How browsers work

Which processes a TAB contains

A TAB contains five processes:

Browser main process: mainly responsible for interface display, user interaction, child process management, and storage functions.
Render process: The core task is to convert HTML, CSS, JavaScript into a web page that the user can interact with. Blink and JavaScript engine V8 both run in this process. Chrome starts a render process for each TAB by default.
GPU process: Supports 3D rendering of CSS effects, graphics, and videos
Network process: mainly responsible for the page network resources loading.
Plug-in process: responsible for running browser plug-ins

Rendering process

The render process consists of the following threads:

GUI rendering thread: responsible for parsing HTML, CSS. Build the DOM tree, layout and draw
The JS engine thread is responsible for parsing and executing JS code. It is mutually exclusive with the GUI rendering thread. When the JS engine is executing, the GUI thread is suspended until the JS engine is idle
Event-triggering thread: The thread responsible for handling event polling
Timing trigger thread: timer related thread
Asynchronous HTTP request thread: the thread responsible for handling browser Ajax requests

Rendering process

Building a DOM tree: Convert an HTML string into a DOM tree structure that the browser can recognize
Parse CSS into CSSOM: Parse CSS code and introverted CSS code into structured styleSheets that the browser can understand
Create a Rendering Tree based on the DOM Tree and CSSOM that contains only visible elements, such as the head tag or the display: None tag that is not in the Rendering Tree
Layout calculation: Calculate the coordinates of the nodes in the Rendering Tree based on the Rendering Tree you just calculated
Layering, compositing, display: Layering, compositing, and displaying the rendered tree on the screen.

Rearrange and redraw

concept

Rearrange: If you change the position of the set of elements through JS and CSS, it triggers the browser to rearrange, recompose the render tree, and trigger the entire process
Redraw: If the value changes the color of the element, but does not change the geometry of the element, the browser will not trigger a relayout, and will go directly to the draw phase, skipping the layout calculation process, so the update is more efficient.

How to reduce rearrangement redraw:

Avoid using style as much as possible, and rename the className and change the className if you need to manipulate the DOM element node.
To add or clone an element, insert the element into memory via the documentFragment, and then appendChild to the DOM element.
Use dispaly: None as rarely as possible.
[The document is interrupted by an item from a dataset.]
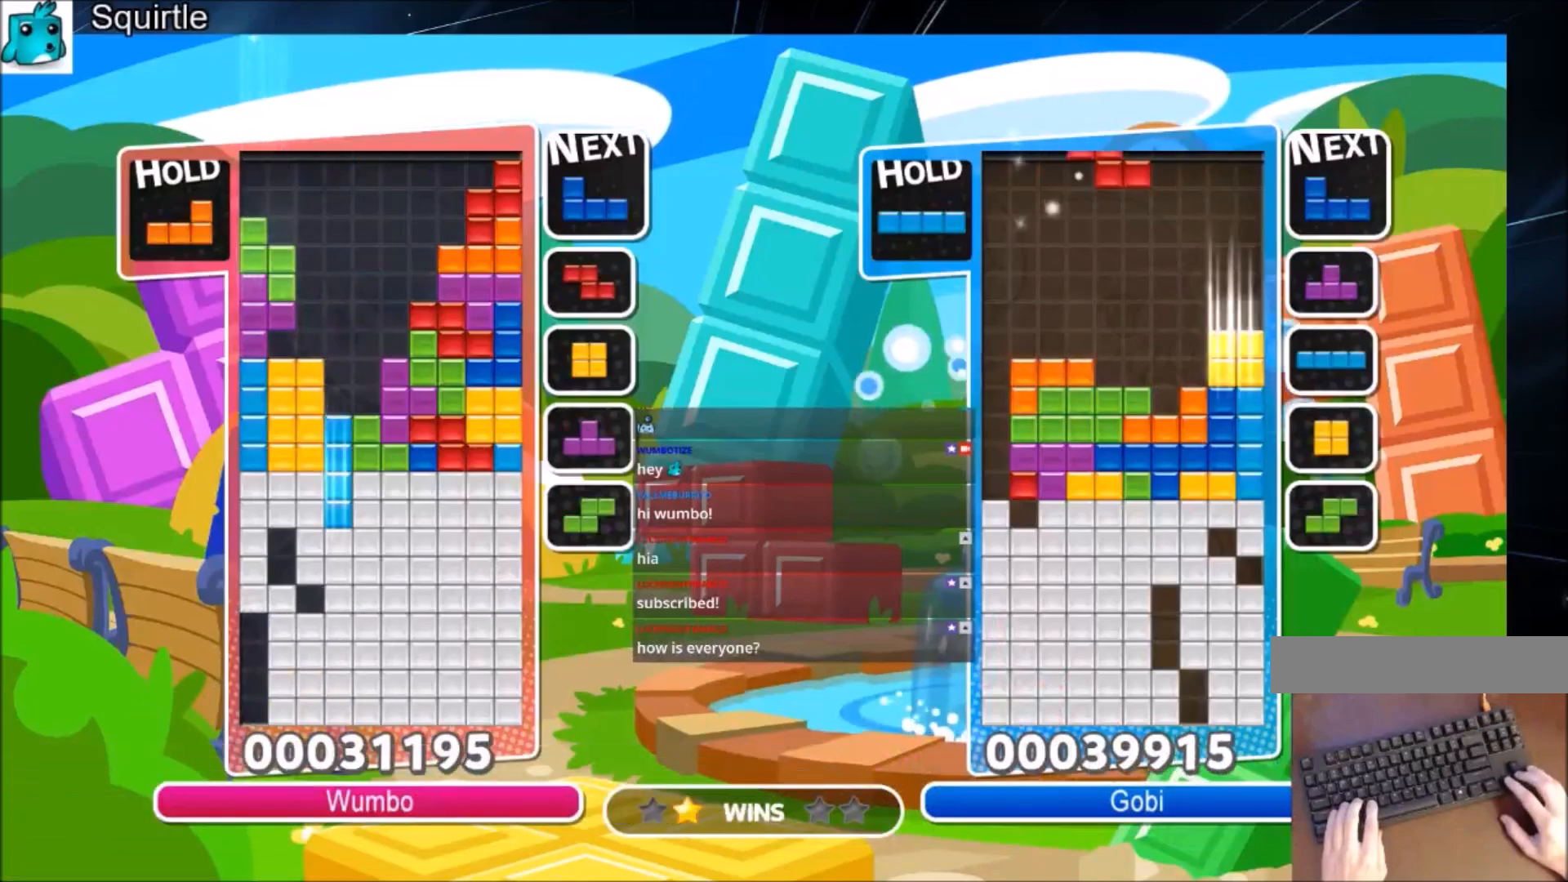
{"keys": [], "events": [[100, "left", "up"], [100, "z", "up"], [167, "down", "up"]]}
Use visibility:hidden instead. Dispaly: None will cause rearrangement, and visibility:hidden will cause redrawing.
Do not use the Table layout, because a small operation may cause the entire Table to be rearranged or redrawn.
When using the resize event, do shaking and throttling.
Use the Absolute/fixed properties for animated elements.
The CSS Transform is used to animate the effect because the composite animation is performed directly on the non-main thread.
When modifying elements in batches, you can first remove the elements from the document flow, and then put them into the document flow after the modification is complete.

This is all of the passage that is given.